_REQUIRED WORK_: List every module that the post on building a RAG chatbot over the DataFrames.jl documentation loads with a "using" statement.

_EXTRACT TO READ_:
==================================================
Building a RAG Chatbot over DataFrames.jl Documentation - Easy Mode


Elevating our RAG chatbot development, this post explores the integration of PromptingTools.jl and RAGTools, showcasing a more efficient approach to building a chatbot using the DataFrames.jl documentation. We'll also delve into system evaluations.

Last time, we crafted a RAG chatbot from scratch. Today, we're taking a leap forward with PromptingTools.jl and its experimental sub-module, RAGTools, for a more streamlined experience in Julia. Ready to dive deeper?

Effortless RAG System Building with RAGTools

Remember, "RAG" is a cornerstone in Generative AI right now. If you're new to "RAG", this article is a great starting point.

Even if you are familiar with RAG, I would strongly recommend watching Jerry Liu's talk on Building Production-Ready RAG Applications. It's well spent 20 minutes and will help you understand the further sections in this article.

using LinearAlgebra, SparseArrays
using PromptingTools
using PromptingTools.Experimental.RAGTools
## Note: RAGTools module is still experimental and will change in the future. Ideally, they will be cleaned up and moved to a dedicated package
using JSON3, Serialization, DataFramesMeta
using Statistics: mean
const PT = PromptingTools
const RT = PromptingTools.Experimental.RAGTools

RAG in Two Lines

Start by grabbing a few text pages from the DataFrames.jl documentation, saving them as text files in examples/data. Aim for clean content, free of headers and footers. Remember, garbage in, garbage out!

files = [
    joinpath("examples", "data", "database_style_joins.txt"),
    joinpath("examples", "data", "what_is_dataframes.txt"),
# Build an index of chunks, embed them, and create a lookup index of metadata/tags for each chunk
index = build_index(files; extract_metadata = false);

Let's ask a question

# Embeds the question, finds the closest chunks in the index, and generates an answer from the closest chunks
answer = airag(index; question = "I like dplyr, what is the equivalent in Julia?")
AIMessage("The equivalent package in Julia to dplyr in R is DataFramesMeta.jl. It provides convenience functions for data manipulation with syntax similar to dplyr.")

And there you have it, a RAG system in just two lines!

What does it do?

You should save the index for later to avoid re-embedding / re-extracting the document chunks!

serialize("examples/index.jls", index)
==================================================
_DATA SECTION_:
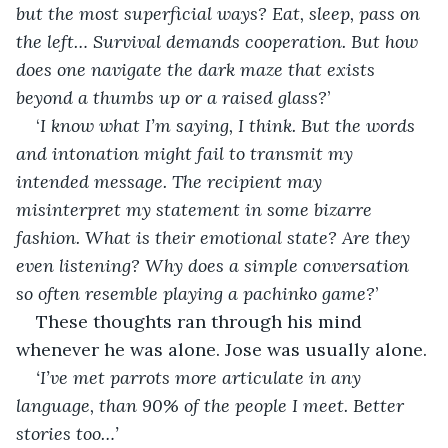
but the most superficial ways? Eat, sleep, pass on 
the left… Survival demands cooperation. But how 
does one navigate the dark maze that exists 
beyond a thumbs up or a raised glass?
’
‘
I know what I’m saying, I think. But the words 
and intonation might fail to transmit my 
intended message. The recipient may 
misinterpret my statement in some bizarre 
fashion. What is their emotional state? Are they 
even listening? Why does a simple conversation 
so often resemble playing a pachinko game?
’
These thoughts ran through his mind 
whenever he was alone. Jose was usually alone.
‘I’ve met parrots more articulate in any 
language, than 90% of the people I meet. Better 
stories too…’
==================================================
_EXERCISE SOLUTION_:
- LinearAlgebra
- SparseArrays
- PromptingTools
- PromptingTools.Experimental.RAGTools
- JSON3
- Serialization
- DataFramesMeta
- Statistics (only "mean" is imported)